#### WORK REQUEST
Among the entries below, find each line with "size" and show it.

[Extracted records]
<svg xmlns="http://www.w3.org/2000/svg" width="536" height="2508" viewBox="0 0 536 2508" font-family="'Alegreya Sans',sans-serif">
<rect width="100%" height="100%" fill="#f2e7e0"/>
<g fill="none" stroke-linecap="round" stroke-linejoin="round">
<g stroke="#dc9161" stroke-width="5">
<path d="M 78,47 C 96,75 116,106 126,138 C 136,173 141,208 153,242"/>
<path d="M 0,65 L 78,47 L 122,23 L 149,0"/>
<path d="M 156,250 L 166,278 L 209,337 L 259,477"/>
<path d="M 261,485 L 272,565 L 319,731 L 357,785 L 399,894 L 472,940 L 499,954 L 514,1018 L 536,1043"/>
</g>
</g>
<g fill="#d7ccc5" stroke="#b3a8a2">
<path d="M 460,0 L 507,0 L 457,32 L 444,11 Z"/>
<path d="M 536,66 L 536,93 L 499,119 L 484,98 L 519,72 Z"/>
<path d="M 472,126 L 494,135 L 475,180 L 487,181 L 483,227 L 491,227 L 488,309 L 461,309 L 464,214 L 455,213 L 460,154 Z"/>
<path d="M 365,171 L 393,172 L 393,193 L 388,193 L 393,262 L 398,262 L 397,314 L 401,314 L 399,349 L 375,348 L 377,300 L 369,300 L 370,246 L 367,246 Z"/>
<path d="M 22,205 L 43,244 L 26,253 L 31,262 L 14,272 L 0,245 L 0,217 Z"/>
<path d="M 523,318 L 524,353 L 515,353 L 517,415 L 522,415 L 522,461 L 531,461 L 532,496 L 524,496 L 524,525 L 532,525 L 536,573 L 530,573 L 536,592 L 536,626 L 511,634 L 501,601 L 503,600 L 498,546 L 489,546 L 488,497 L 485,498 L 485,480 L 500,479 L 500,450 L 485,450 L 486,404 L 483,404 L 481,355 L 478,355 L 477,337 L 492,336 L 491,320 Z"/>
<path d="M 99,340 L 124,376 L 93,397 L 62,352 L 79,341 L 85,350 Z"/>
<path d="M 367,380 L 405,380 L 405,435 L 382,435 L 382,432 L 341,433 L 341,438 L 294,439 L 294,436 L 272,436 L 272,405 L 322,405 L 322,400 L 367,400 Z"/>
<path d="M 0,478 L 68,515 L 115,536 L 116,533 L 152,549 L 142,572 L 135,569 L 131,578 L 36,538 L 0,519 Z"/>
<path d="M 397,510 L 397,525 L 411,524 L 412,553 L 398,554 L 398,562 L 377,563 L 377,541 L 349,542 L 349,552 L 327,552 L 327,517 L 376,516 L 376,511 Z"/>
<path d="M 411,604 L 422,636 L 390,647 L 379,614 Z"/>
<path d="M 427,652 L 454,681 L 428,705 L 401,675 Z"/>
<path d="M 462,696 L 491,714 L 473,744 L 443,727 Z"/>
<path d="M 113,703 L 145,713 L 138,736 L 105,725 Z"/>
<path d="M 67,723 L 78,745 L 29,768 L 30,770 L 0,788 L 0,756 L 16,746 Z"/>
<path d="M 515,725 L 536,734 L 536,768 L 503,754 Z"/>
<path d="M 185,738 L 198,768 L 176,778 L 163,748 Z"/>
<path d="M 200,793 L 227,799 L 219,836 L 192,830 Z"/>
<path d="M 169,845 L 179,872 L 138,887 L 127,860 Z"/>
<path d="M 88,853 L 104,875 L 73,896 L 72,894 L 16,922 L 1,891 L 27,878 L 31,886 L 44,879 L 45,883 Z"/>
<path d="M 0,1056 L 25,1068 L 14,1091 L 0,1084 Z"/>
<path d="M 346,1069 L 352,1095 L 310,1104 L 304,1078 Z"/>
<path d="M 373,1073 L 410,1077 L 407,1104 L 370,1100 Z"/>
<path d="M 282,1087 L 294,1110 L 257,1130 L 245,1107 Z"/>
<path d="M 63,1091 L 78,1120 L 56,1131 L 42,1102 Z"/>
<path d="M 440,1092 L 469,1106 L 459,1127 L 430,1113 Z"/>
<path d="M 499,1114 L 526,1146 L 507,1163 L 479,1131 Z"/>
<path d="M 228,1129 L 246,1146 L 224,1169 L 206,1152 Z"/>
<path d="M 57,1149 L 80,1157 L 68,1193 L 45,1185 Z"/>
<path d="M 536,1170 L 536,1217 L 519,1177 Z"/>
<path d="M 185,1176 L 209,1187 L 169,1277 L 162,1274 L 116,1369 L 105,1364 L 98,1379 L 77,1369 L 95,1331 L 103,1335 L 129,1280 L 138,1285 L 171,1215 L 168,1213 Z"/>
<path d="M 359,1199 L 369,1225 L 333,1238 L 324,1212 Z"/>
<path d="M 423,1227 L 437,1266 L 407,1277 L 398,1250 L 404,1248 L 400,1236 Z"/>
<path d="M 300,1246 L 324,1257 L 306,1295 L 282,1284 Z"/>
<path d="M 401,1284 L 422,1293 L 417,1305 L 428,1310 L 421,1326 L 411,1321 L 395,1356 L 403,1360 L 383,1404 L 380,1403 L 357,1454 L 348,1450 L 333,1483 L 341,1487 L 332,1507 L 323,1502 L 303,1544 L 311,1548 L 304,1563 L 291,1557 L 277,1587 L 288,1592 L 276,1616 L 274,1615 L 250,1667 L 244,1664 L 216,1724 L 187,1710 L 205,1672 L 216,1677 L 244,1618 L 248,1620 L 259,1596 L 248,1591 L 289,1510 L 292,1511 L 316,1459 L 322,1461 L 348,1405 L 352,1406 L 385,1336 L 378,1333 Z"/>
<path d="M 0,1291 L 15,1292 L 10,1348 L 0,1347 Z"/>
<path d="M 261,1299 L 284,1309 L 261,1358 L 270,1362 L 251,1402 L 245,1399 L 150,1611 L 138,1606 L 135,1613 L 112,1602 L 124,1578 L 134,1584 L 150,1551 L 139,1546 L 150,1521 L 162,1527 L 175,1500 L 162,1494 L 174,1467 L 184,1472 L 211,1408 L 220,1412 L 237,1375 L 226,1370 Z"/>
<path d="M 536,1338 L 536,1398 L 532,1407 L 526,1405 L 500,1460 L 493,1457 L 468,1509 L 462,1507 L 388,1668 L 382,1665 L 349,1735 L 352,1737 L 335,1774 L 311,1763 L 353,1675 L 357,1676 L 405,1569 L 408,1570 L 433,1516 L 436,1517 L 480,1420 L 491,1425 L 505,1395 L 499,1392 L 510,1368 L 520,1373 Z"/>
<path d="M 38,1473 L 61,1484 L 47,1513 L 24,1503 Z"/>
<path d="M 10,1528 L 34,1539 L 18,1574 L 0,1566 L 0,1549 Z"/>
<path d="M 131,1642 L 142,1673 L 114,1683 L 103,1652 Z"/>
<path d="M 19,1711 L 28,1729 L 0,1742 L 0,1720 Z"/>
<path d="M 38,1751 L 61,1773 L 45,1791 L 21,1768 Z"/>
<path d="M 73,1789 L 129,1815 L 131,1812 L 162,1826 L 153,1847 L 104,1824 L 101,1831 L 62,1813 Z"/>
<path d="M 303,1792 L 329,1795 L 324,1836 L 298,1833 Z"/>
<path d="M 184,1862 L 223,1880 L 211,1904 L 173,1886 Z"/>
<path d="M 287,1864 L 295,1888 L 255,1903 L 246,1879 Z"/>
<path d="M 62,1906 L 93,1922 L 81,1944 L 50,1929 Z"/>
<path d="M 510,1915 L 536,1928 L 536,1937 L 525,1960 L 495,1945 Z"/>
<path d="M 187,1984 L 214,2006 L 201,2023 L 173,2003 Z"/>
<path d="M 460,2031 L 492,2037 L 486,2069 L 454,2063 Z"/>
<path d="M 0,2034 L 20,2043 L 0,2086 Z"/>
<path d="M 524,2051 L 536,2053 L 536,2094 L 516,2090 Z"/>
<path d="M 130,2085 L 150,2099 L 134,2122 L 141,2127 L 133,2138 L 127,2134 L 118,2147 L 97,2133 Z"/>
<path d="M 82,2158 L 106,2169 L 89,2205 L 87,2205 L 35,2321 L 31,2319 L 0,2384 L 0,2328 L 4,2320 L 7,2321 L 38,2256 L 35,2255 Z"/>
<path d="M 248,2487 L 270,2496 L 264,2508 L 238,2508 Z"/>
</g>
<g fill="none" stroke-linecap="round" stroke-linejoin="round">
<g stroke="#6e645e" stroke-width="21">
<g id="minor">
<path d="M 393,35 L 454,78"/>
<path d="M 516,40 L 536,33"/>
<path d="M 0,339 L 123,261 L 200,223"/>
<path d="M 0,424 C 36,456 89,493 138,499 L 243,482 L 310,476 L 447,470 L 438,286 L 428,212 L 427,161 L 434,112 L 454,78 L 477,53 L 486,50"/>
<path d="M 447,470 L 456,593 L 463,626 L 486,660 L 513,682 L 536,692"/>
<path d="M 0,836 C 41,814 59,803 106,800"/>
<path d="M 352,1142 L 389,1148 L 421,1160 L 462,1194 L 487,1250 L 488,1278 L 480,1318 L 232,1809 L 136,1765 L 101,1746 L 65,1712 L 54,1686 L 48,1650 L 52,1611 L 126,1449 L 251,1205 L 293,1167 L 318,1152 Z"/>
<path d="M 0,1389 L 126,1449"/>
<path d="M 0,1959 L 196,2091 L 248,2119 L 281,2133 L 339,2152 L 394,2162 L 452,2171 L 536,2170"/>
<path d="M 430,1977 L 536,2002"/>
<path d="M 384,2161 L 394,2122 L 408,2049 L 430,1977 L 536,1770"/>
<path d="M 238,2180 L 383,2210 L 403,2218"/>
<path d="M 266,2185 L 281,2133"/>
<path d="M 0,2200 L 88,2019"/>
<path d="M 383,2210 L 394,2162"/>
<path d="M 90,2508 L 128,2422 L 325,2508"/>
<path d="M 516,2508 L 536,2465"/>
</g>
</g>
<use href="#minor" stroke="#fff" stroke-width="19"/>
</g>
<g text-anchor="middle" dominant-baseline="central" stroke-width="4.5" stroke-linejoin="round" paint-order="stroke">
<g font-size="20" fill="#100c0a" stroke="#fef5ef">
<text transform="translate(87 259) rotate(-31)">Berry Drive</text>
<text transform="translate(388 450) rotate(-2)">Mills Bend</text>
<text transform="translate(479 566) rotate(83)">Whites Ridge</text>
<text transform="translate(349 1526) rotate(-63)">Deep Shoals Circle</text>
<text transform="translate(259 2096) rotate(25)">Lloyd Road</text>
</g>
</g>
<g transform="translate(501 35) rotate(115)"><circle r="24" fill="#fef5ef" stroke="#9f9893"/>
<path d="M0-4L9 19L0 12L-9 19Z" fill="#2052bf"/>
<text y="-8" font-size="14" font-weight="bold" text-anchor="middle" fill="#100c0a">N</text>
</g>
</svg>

#### THE COMPLETED TASK
<g font-size="20" fill="#100c0a" stroke="#fef5ef">
<text y="-8" font-size="14" font-weight="bold" text-anchor="middle" fill="#100c0a">N</text>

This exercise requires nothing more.